How can I prove that the supremum for the following set $S$ is equal to $2$ ?
$$S=\left\{\sqrt{2},\sqrt{2\sqrt{2}},\sqrt{2\sqrt{2\sqrt{2}}},\dots\right\}$$
My way is to let $a_1$ = $\sqrt{2}$ and $a_2$= $\sqrt{2 \sqrt{2}}$. Then I will rewrite $a_n+1$ = $\sqrt{2(a_n)}$ , for all $n\in \mathbb{N}$. Assume $a_k < 2 $, then $a_k+1 = \sqrt{2(a_k)} < \sqrt{2(2)} = 2$. Since $a_1 = \sqrt{2} < 2$, then by mathematical induction , $a_n < 2$. Hence $2$ is a supremum of $S$.

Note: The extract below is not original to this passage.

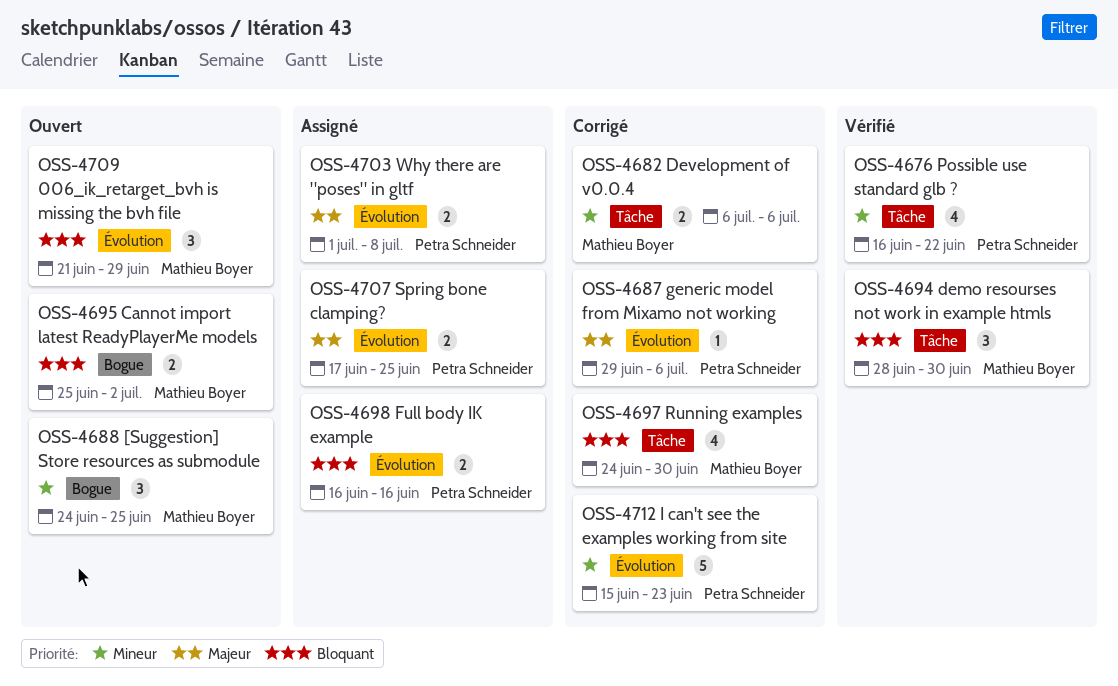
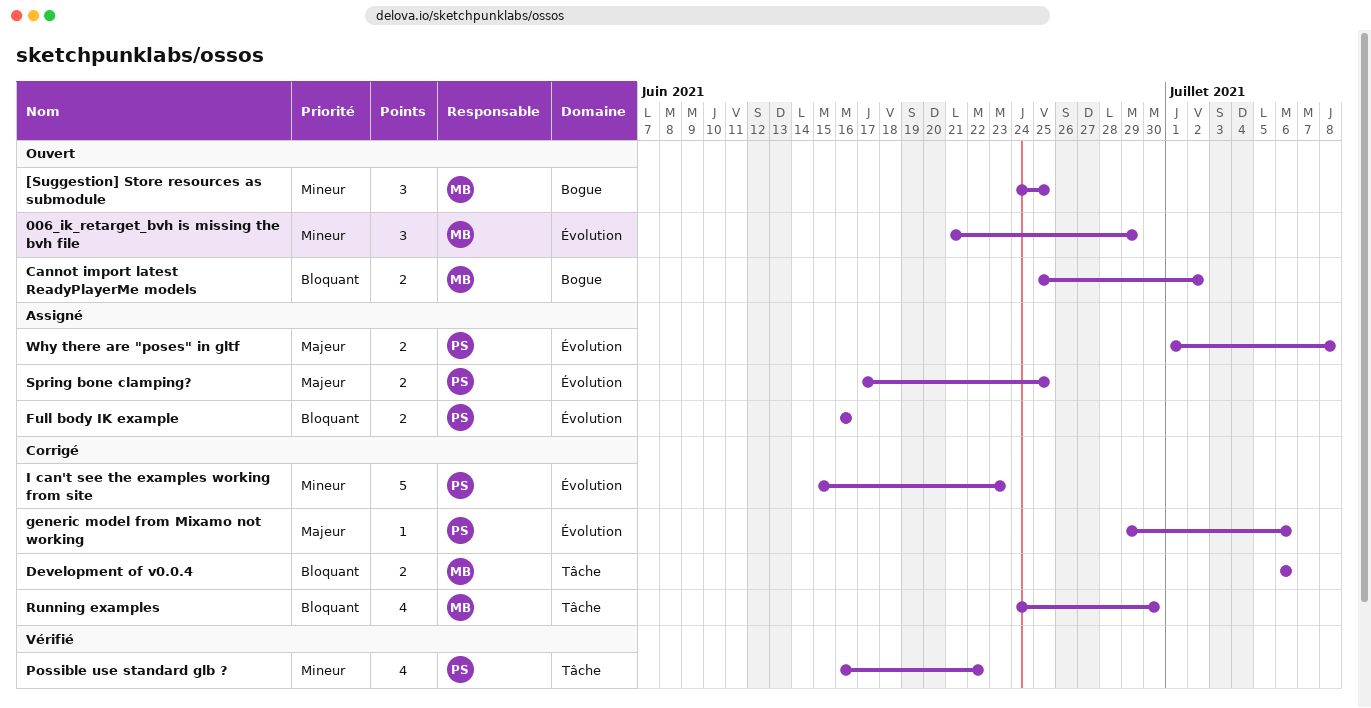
006_ik_retarget_bvh is missing the bvh file, priority: Bloquant -> Mineur
demo resourses not work in example htmls: present -> none
Development of v0.0.4, priority: Mineur -> Bloquant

I not sure whether I do this right or not . Your help is very useful for me as I am going to have exam after this !
For any $\alpha\in(\sqrt{2},2)$ we have $\alpha<\sqrt{2\alpha}<2$, hence the given sequence is increasing and bounded, so convergent to some limit $L\in[\sqrt{2},2]$. Such limit has to fulfill $L=\sqrt{2L}$, hence $L=2$.